● **Source material**
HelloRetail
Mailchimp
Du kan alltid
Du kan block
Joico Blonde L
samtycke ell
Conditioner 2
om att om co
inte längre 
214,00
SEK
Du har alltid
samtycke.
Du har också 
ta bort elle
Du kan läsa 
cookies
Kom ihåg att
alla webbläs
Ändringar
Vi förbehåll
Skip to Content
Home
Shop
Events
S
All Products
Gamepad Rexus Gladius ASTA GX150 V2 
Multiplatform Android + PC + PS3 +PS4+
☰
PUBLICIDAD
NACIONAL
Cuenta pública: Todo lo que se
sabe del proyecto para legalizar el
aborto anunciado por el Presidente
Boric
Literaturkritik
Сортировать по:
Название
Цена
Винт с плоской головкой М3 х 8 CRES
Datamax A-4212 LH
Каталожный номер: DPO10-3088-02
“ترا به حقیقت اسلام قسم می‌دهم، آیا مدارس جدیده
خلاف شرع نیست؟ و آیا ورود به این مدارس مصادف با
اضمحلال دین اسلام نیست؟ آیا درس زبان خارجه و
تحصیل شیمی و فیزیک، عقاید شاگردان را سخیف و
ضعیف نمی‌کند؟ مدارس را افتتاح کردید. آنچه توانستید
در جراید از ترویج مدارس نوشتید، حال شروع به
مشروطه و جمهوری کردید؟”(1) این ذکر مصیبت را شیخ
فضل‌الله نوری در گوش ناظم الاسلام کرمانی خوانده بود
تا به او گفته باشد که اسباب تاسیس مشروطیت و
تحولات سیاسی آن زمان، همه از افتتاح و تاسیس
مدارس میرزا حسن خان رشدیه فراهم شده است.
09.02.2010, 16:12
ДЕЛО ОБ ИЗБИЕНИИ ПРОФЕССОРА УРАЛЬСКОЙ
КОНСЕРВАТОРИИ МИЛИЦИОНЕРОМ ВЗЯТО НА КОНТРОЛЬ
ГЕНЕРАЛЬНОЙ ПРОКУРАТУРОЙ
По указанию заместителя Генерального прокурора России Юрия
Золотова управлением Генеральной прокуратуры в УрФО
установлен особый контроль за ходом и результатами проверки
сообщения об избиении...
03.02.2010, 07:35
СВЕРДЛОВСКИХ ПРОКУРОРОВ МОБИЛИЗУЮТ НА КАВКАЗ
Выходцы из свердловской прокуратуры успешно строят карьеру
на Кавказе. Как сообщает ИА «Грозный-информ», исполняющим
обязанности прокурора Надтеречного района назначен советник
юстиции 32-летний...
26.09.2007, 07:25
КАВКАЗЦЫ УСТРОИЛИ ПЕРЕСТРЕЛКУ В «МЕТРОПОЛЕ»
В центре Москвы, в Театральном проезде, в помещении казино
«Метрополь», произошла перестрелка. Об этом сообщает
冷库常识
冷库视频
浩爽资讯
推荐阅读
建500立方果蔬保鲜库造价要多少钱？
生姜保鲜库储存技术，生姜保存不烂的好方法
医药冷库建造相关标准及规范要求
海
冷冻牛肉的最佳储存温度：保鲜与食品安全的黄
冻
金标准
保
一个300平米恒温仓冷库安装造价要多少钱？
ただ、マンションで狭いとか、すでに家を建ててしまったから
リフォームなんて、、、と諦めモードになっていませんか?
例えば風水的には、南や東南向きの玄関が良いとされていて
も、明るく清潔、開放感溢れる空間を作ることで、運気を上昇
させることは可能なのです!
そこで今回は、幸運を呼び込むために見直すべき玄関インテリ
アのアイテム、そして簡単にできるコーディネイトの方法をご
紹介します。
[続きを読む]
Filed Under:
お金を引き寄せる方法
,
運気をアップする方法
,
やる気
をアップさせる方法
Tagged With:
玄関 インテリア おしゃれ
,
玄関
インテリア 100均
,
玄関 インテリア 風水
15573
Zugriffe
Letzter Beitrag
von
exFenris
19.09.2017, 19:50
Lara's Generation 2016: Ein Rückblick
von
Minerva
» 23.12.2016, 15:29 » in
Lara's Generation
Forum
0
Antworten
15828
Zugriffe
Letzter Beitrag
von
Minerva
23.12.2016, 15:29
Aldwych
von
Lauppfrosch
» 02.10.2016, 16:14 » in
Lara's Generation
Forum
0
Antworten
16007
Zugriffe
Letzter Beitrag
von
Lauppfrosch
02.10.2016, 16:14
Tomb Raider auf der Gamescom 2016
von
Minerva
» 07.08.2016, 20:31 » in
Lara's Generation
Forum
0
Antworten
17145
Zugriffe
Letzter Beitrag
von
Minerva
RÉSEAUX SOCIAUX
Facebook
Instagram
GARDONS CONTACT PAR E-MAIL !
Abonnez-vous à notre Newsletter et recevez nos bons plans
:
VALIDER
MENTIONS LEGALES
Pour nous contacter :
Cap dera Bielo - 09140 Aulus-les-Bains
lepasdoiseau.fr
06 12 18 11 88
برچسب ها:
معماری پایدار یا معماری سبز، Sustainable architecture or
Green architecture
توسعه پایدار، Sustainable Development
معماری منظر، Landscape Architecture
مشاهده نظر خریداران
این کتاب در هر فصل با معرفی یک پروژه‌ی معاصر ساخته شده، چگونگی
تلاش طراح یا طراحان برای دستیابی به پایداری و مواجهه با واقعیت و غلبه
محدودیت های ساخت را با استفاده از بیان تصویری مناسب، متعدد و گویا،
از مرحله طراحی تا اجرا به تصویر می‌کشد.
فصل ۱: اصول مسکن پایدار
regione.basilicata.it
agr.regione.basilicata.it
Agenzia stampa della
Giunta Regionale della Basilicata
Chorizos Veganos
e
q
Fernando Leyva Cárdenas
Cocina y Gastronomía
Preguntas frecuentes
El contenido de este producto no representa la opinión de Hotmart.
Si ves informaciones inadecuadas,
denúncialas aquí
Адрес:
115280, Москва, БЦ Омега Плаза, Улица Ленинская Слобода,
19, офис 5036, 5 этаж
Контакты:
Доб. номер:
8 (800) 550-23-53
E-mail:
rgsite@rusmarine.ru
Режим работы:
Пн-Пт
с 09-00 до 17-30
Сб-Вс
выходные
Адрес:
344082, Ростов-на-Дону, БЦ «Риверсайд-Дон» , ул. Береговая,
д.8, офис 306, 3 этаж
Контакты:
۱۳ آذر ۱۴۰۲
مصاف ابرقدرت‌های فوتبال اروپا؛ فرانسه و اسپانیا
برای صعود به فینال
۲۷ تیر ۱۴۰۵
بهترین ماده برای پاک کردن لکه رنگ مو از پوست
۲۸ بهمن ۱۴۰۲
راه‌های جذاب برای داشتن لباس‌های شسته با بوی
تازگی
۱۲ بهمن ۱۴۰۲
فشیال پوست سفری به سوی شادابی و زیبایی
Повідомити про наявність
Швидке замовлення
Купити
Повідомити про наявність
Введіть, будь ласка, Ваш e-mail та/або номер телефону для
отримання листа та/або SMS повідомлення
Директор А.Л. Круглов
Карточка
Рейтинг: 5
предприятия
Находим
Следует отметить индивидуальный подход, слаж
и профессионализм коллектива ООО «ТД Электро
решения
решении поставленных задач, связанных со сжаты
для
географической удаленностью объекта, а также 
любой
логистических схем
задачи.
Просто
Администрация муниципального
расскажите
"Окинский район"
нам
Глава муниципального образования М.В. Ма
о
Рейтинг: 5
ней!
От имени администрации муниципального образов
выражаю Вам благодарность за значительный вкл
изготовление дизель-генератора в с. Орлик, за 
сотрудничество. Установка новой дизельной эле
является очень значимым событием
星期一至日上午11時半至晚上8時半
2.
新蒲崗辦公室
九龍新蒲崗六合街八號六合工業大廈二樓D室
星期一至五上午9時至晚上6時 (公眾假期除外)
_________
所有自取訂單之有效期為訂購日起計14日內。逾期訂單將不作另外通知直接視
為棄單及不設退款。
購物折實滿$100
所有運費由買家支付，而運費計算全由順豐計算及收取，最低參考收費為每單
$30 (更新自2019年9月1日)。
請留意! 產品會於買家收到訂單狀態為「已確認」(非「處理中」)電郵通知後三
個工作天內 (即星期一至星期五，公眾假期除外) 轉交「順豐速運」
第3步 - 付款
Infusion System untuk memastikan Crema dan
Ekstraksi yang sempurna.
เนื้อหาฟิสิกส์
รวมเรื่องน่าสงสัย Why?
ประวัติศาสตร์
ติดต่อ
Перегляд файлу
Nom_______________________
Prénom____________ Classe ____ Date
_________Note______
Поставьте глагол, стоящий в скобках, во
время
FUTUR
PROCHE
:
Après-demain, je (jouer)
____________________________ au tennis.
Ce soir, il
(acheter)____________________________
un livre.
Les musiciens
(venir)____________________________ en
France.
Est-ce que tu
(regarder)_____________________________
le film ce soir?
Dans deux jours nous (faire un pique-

● **Problem details**
Print, exactly as given, the lines from the one with "Après-demain, je (jouer)" through the last line of the material above, and no others.

● **Solution for this task**
Après-demain, je (jouer)
____________________________ au tennis.
Ce soir, il
(acheter)____________________________
un livre.
Les musiciens
(venir)____________________________ en
France.
Est-ce que tu
(regarder)_____________________________
le film ce soir?
Dans deux jours nous (faire un pique-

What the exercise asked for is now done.